Passage:
Check out http://www.zscale.org/articles/cleaning.html


Offline Zme  
#6 Posted : 08 January 2026 17:45:01(UTC)
Zme

United States   
Joined: 02/10/2013(UTC)
Posts: 901
Location: West Texas
Hello, hope all is well

Below is one person’s suggestion for cleaning your Z wheels. I believe some kind of cleaning liquid was added to the edge.

https://youtube.com/shor...FAG4?si=R-szXgvc2QIBOLgh

I have never tried this but it could be a low cost solution to this job. Don’t see what might be the harm.

Take good care

Zme
Offline husafreak  
#7 Posted : 13 January 2026 04:44:07(UTC)
husafreak

United States   
Joined: 09/04/2019(UTC)
Posts: 570
Location: California, Bay Area
https://ztrackcenter.com...ories/A063-2-640x500.jpg
This is my favorite device, specifically for z scale. It used to be sold by another company, now Rokuhan sells it, the USD price here is nuts, maybe you can find it on Ebay for $20.
Offline husafreak  
#8 Posted : 14 January 2026 04:44:42(UTC)
husafreak

United States   
Joined: 09/04/2019(UTC)
Posts: 570
Location: California, Bay Area
I found the original manufacturer, part: Tsugawa 12508 It is still being sold by Z scale specific dealers here in the US for a reasonable price.
Offline NAP47  
#9 Posted : 26 January 2026 17:51:31(UTC)
NAP47

Canada   
Joined: 19/11/2025(UTC)
Posts: 16
Location: Ontario
This has taken a while but I have a reasonable working Ingelnook Switching playout. It still has some dead spots at very low speed. This is what I have done,
Glued all rail to board, tested all sections of track for continuity and 12 vdc power.
Cleaned all track and loco wheels.
Converted from dc controller to PWM with step down from 12 to 8 vdc.
I have successfully screwed up a couple of horn hook couplers and am not able to replace them, my hands are not steady enough. Replacing units because of my clumsy hands is not affordable.
So I have given this a lot of thought and am considering changing to N scale and selling onward the Z scale I have.
I do have a friend with N scale which he has let me spend some time with and with care can do most things and those I cannot he has agreed to help when he can.
Going to be difficult in my apartment to accommodate N scale, the Z was perfect in this regard. I cannot accommodate anything larger than N and stay married to my spouse or 55 years.

What to work on:
• A. In the forum thread, what manufacturer and part number does husafreak name as the original source of the favorite cleaning device?
• B. Reproduce the forum thread word for word, starting at "I have successfully" and ending at "scale I have.".

Input data:
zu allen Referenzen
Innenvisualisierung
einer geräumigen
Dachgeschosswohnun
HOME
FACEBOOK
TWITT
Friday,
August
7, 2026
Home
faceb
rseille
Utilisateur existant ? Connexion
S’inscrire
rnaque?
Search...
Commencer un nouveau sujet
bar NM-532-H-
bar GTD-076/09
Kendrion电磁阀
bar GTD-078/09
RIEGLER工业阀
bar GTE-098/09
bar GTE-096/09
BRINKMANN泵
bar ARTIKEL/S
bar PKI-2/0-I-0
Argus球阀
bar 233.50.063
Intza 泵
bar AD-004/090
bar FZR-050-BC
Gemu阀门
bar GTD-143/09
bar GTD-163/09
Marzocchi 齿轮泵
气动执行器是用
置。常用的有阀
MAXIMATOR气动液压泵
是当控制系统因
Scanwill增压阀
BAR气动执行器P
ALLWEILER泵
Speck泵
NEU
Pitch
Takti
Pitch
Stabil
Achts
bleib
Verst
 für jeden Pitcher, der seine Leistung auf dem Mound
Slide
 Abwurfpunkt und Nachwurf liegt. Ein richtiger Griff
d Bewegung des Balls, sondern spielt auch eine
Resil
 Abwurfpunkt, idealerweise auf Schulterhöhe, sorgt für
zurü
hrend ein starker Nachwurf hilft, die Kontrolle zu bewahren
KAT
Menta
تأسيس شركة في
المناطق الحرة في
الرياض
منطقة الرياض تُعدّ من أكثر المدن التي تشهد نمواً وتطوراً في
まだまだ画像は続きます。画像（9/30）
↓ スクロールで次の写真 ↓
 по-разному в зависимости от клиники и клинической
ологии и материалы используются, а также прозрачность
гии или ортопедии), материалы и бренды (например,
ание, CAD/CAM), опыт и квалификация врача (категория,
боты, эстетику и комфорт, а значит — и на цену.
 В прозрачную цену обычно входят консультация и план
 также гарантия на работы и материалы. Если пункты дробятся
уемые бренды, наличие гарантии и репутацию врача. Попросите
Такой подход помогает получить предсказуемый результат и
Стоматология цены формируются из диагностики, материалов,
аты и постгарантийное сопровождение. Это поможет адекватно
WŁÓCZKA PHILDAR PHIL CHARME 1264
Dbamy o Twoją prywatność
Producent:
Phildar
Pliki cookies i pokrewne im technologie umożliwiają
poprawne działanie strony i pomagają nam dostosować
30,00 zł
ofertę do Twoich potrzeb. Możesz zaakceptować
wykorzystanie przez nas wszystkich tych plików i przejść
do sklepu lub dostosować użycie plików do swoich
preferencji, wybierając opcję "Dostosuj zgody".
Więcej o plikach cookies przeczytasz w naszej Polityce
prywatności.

Problem solutions:
• A. Tsugawa, part 12508.

• B.
I have successfully screwed up a couple of horn hook couplers and am not able to replace them, my hands are not steady enough. Replacing units because of my clumsy hands is not affordable.
So I have given this a lot of thought and am considering changing to N scale and selling onward the Z scale I have.